I think we all have dysfuntional families, some less, some more & we all go through depression in our lives at some stage again some less, some more.

The point is these things doesn’t make anyone “achoot” that no one should marry them or should run away from them. May be they have more idea about life that how chitty it can get & how to tackle these problems than others who have lived goody goody/happy happy life (which is next to impossible in this imperfect world). I think people need to change this attitude of going & looking for perfection because thats impoosible, no one is perfect.

If depression or dysfunctional family of someone is a deal breaker then thats mere stupidity. You never know whats in the future. What if someone gets married with someone from decent family & of sound mind & things still dont work out for them & they get depression afterwards & end up raising a dysfunctional family? I have seen families like that.

Re: Depression & dysfunctional family

What is the definition of a ‘dysfunctional family’?

Re: Depression & dysfunctional family

Varies from person to person/ family to family I think. What is dysfunctional for me might be normal for someone else.

Re: Depression & dysfunctional family

Isn’t it a disservice to your future kids if you aren’t well?

Re: Depression & dysfunctional family

No one can say that for sure. What if someone with sound mind wouldn’t be able to raise her kids well? & its not like depression stays forever.

And I always see people saying depressed people wont be able to raise their kids well what about obese people? Are they physically active & healthy enough to reproduce, breast feed & raise a child?

Why someones mental health is of more concern than someones physical health?

Re: Depression & dysfunctional family

If obesity can lead you to commit suicide then sure, lets ban obese marriages as well.

Re: Depression & dysfunctional family

Its not about banning, depression can be reduced just like obesity. Well in this other forum I read about this NUST engineer commiting suicide because of unemployment.

Re: Depression & dysfunctional family

  1. Hell yes it is a dealbreaker. I have spent all my life dealing with a dysfunctional family, so there is no way I’ll marry someone who belongs to one and on top of that cannot even stand up to them.

  2. This is going to be a gray area for me. Depression can get pretty bad and ~love~ can only do so much. It’s not that some people do not deserve love because they are too “difficult” but sometimes they have to heal themselves with other methods because a relationship is going to be work. Both sides will have to bring something to it, and if someone is emotionally unavailable it will create a problem. Sometimes a relationships can be too much for something suffering from mental illness to deal with. So, it is going to depend on the person and how self aware they are about their ability to be in a relationship.

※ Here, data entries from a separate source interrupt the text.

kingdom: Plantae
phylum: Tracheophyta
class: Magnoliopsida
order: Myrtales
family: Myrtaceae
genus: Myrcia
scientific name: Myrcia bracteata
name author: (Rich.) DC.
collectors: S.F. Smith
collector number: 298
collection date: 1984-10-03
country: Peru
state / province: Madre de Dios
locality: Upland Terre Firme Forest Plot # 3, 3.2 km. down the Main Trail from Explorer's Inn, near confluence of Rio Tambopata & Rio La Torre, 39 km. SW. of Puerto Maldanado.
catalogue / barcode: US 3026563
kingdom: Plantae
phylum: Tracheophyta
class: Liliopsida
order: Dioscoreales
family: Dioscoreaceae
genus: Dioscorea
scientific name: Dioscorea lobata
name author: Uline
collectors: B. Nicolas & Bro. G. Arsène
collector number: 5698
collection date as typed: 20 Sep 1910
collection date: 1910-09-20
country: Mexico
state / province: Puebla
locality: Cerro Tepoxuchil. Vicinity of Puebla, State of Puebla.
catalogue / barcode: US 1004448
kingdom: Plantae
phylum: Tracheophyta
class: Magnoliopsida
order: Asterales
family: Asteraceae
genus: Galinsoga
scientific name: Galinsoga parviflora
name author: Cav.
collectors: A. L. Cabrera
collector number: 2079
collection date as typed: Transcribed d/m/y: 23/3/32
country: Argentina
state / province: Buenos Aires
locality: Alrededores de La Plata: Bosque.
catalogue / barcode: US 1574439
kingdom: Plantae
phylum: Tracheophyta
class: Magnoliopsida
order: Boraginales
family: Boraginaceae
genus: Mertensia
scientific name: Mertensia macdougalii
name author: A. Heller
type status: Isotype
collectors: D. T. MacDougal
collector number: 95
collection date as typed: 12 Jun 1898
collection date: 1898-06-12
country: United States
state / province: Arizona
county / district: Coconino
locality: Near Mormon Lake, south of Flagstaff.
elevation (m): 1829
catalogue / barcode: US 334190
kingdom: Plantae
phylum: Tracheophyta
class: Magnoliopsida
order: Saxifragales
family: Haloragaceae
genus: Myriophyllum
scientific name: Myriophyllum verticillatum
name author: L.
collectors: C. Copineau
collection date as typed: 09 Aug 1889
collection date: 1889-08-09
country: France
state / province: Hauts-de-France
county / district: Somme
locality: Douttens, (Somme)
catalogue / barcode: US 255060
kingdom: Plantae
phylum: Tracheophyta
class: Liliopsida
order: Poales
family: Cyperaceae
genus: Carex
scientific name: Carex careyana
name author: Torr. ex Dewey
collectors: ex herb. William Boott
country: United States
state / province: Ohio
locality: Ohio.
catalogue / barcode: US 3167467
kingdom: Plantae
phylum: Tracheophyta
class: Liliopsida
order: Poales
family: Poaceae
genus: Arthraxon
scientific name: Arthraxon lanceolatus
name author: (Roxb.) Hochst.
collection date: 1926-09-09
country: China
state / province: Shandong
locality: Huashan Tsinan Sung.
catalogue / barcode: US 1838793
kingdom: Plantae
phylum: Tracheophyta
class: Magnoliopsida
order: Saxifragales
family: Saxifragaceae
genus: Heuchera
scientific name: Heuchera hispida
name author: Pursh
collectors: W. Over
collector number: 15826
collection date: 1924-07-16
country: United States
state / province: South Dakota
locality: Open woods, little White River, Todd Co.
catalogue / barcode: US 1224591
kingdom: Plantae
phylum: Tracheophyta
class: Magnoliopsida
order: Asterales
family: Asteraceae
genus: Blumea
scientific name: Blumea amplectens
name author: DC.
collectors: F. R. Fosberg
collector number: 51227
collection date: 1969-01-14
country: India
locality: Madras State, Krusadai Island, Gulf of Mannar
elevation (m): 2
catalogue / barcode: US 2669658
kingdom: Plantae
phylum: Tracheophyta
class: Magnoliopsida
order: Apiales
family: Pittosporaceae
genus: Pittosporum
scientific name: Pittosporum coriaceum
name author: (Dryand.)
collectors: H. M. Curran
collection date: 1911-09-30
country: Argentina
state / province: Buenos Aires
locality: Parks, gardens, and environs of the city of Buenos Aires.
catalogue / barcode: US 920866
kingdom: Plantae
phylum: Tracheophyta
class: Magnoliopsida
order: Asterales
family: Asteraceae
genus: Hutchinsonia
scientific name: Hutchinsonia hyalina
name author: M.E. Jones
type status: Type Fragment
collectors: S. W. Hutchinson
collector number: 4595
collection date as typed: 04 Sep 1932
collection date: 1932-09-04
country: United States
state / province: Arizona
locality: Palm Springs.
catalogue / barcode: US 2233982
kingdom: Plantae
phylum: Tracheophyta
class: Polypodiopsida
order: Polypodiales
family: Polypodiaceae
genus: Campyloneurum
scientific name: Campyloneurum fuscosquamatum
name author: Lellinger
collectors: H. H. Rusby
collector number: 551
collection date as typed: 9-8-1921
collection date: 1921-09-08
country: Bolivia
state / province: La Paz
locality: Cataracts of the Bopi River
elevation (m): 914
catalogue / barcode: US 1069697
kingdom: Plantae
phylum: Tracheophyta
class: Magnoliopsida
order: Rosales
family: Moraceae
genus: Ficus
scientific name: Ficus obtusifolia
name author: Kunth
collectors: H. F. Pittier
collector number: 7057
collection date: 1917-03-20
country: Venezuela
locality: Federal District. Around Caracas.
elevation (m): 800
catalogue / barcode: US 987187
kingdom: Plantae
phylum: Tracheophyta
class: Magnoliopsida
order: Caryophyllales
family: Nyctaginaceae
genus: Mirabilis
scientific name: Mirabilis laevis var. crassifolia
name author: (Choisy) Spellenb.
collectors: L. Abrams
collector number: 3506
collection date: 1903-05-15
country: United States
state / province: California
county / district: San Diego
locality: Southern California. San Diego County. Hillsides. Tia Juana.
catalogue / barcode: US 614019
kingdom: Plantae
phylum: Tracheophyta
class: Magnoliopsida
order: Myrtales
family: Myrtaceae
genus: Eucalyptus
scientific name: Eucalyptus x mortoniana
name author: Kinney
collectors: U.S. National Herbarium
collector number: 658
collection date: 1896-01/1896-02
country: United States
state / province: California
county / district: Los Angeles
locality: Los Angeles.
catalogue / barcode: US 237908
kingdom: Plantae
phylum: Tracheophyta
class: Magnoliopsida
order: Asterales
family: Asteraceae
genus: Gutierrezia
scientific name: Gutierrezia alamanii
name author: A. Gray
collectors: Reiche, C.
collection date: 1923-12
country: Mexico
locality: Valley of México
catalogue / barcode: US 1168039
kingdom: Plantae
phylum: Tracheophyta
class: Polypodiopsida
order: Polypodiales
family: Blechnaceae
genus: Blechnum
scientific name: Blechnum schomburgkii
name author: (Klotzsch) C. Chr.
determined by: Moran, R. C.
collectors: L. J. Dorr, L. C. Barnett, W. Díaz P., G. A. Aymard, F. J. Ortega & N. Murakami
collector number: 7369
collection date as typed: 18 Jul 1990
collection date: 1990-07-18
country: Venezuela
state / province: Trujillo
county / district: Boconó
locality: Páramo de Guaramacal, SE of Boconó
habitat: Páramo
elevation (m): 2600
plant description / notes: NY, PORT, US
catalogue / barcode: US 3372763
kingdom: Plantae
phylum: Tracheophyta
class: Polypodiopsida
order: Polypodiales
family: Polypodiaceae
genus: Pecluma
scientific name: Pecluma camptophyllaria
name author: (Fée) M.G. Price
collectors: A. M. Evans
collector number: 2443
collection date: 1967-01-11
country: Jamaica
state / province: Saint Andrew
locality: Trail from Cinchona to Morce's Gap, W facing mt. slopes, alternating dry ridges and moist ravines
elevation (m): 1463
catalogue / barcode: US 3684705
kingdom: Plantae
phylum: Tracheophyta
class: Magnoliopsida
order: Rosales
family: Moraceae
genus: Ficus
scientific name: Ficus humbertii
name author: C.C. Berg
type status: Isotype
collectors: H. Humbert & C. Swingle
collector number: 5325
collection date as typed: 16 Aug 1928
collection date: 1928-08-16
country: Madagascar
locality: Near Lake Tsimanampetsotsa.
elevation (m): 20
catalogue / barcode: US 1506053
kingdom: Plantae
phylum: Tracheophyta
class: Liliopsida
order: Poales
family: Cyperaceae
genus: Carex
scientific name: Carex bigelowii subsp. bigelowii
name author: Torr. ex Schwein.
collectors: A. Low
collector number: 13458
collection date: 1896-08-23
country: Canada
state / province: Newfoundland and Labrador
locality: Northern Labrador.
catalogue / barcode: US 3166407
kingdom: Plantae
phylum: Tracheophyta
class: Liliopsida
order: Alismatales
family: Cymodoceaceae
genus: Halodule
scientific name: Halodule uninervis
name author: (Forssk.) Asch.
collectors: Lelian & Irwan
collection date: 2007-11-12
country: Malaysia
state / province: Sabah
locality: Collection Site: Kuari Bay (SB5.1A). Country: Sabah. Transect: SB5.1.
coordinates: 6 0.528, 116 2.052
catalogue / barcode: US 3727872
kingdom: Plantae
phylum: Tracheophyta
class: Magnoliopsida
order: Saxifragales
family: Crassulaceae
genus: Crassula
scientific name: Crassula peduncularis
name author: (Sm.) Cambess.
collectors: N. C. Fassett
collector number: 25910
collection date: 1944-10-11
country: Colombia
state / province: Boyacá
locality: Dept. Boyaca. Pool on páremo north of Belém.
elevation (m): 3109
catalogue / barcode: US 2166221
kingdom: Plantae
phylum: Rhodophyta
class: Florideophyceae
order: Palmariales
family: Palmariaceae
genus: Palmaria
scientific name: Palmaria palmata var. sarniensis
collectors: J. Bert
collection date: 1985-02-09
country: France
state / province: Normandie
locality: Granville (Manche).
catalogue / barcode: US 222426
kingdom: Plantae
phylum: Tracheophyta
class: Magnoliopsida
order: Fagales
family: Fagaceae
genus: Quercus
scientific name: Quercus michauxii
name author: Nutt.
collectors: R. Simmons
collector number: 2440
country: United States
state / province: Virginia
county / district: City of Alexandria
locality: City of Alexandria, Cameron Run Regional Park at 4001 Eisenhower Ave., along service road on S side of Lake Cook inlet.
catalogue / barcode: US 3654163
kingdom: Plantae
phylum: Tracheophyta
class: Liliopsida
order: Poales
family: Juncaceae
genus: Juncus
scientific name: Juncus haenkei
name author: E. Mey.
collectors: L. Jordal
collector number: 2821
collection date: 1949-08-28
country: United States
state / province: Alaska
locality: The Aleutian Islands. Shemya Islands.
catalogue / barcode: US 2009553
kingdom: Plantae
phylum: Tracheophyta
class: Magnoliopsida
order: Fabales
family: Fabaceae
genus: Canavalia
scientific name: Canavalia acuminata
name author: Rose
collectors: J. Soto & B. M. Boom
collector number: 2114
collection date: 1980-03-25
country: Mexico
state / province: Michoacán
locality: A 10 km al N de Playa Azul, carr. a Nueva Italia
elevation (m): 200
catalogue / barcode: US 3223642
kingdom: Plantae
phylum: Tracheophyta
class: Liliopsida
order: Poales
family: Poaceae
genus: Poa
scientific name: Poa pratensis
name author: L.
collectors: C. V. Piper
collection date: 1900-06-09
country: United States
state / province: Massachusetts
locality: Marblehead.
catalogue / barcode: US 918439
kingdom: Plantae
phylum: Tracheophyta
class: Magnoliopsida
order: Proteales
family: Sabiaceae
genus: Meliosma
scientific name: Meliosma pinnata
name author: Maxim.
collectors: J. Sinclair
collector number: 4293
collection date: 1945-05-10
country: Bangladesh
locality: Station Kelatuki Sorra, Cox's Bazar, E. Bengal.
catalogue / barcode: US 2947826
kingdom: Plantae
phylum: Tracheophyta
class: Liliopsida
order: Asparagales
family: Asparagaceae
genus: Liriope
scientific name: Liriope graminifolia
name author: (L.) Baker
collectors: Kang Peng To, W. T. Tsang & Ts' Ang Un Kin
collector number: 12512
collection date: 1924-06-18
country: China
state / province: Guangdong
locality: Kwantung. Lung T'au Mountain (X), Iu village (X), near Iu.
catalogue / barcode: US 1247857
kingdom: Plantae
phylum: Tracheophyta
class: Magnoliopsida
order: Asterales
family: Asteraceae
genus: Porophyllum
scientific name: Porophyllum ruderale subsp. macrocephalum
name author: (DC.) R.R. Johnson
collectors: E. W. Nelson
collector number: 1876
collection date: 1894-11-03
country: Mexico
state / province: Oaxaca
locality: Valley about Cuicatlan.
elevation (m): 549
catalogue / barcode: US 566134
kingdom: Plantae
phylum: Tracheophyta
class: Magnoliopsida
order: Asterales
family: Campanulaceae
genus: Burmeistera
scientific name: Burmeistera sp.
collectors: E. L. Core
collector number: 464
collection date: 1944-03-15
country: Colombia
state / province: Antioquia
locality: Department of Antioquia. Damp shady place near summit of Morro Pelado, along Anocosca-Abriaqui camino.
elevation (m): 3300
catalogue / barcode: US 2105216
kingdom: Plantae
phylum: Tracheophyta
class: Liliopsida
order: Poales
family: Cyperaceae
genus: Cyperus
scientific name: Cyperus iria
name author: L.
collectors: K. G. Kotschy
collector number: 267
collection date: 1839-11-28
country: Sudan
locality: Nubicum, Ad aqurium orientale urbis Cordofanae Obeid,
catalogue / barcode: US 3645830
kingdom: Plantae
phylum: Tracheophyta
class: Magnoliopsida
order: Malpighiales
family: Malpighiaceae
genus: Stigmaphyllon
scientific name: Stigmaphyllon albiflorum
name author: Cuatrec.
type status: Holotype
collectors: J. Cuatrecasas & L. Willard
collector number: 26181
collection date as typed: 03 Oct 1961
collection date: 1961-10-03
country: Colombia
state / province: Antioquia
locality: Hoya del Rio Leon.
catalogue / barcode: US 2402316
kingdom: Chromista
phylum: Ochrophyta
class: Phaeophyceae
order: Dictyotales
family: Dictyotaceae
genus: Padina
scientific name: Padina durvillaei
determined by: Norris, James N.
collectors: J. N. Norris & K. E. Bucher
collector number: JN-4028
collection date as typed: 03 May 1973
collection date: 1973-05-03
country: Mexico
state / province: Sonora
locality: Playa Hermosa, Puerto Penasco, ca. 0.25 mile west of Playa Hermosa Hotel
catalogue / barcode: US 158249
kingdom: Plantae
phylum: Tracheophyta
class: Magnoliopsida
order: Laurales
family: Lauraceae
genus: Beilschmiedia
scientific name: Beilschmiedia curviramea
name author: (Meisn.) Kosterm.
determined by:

Re: Depression & dysfunctional family

ANYONE can develop depression. What is the guarantee that you or I won’t?
However, if I’m being completely honest, don’t know how I would react if I was in that situation. It would depend on other factors and how interested I was in the guy - if I really liked him and this was the only thing I may well overlook it. If I was unsure about him, it may just tip the balance the other way.

Re: dysfunctional family - if they had a lot of input into his (and therefore my!) life, it’d definitely be a deal-breaker. If they did their own thing, without much intervening, I’d consider it very carefully.